Aniceto atraiu, influenciou
e contou com a ajuda de São Justino (grande filósofo e
teólogo que conheceu e abraçou a Fé cristã, morrendo
mártir). Também foi a Roma ver o Papa o grego Hesegipo,
importantíssimo por ser o primeiro historiador cristão,
tendo vivido muito próximo do tempo dos Apóstolos;
escreveu um livro defendendo Aniceto, provando que este
seguia a verdadeira Doutrina de Cristo, e não hereges
que vinham a Roma para difundir ideias maniqueístas,
como Marcião, Marcelino, Valentino e Cordo, e destacou a
autoridade e dignidade dos Romanos Pontífices.
E o já idoso São Policarpo,
Bispo de Esmirna e discípulo de São João Evangelista,
foi consultar o Papa sobre a data da Páscoa, que no
Oriente era celebrada no dia 14 da lua do mês de março,
seguindo uma tradição de São João, enquanto que no
Ocidente a Igreja, baseada no exemplo de São Pedro, a
comemorava no domingo seguinte à lua cheia da primavera.

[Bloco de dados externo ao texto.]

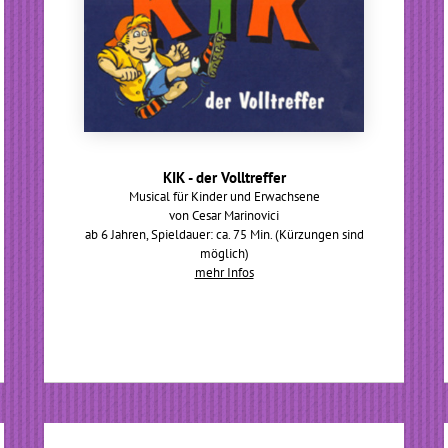
KIK - der Volltreffer
Musical für Kinder und Erwachsene
von Cesar Marinovici
ab 6 Jahren, Spieldauer: ca. 75 Min. (Kürzungen sind
möglich)
mehr Infos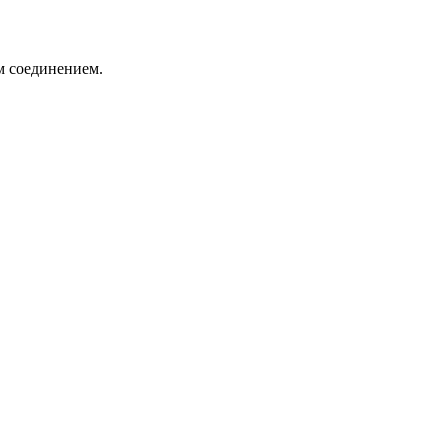
м соединением.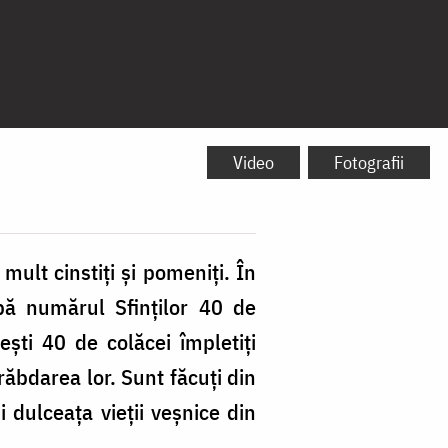
Video
Fotografii
mult cinstiţi şi pomeniţi. În
pă numărul Sfinţilor 40 de
şti 40 de colăcei împletiţi
răbdarea lor. Sunt făcuţi din
 dulceaţa vieţii veşnice din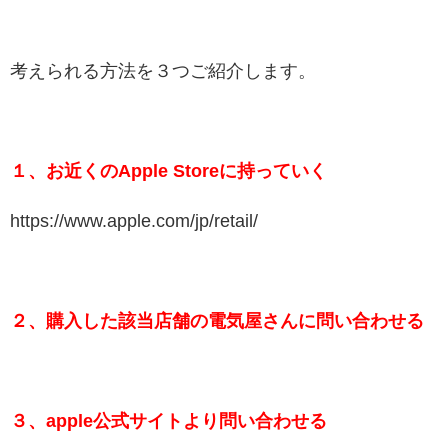
考えられる方法を３つご紹介します。
１、お近くのApple Storeに持っていく
https://www.apple.com/jp/retail/
２、購入した該当店舗の電気屋さんに問い合わせる
３、apple公式サイトより問い合わせる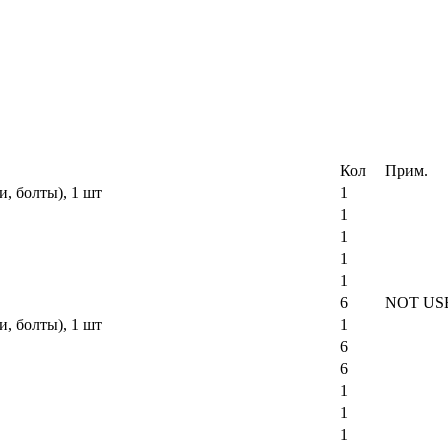
Кол
Прим.
и, болты), 1 шт
1
1
1
1
1
6
NOT US
и, болты), 1 шт
1
6
6
1
1
1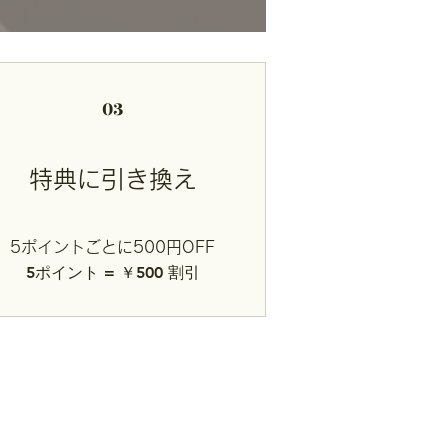
03
特典に引き換え
5ポイントごとに500円OFF
5ポイント = ￥500 割引
運営会社
プライバシーポリシー
特定商取引法表示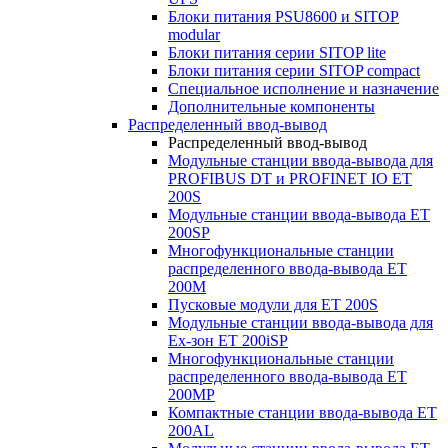
Блоки питания PSU8600 и SITOP
modular
Блоки питания серии SITOP lite
Блоки питания серии SITOP compact
Специальное исполнение и назначение
Дополнительные компоненты
Распределенный ввод-вывод
Распределенный ввод-вывод
Модульные станции ввода-вывода для
PROFIBUS DT и PROFINET IO ET
200S
Модульные станции ввода-вывода ET
200SP
Многофункциональные станции
распределенного ввода-вывода ET
200M
Пусковые модули для ET 200S
Модульные станции ввода-вывода для
Ex-зон ET 200iSP
Многофункциональные станции
распределенного ввода-вывода ET
200MP
Компактные станции ввода-вывода ET
200AL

Não chegaram a um acordo, e o Papa permitiu que São
Policarpo seguisse no Oriente a sua tradição, mas com o
tempo prevaleceu na Igreja, universalmente, a posição de
Aniceto. A postura respeitosa de São Policarpo foi um
poderoso testemunho da autoridade papal e de que a Sé de
Roma representava a verdadeira Igreja de Cristo fundada
em Jerusalém, o que levou a muitas conversões.
Este Papa proibiu ao clero
o uso de cabelos compridos, de forma a não permitir ou
favorecer atos e preocupações de pecaminosa vaidade.
Santo Aniceto faleceu em
166, sob a perseguição de Marco Aurélio Antonino e Lúcio
Vero, provavelmente entre 16 e 20 de abril. Seu título
de mártir indica antes o seu extremo e sofridíssimo
desgaste pelo zelo da Igreja, já que não consta nenhum
registro formal de sua morte violenta.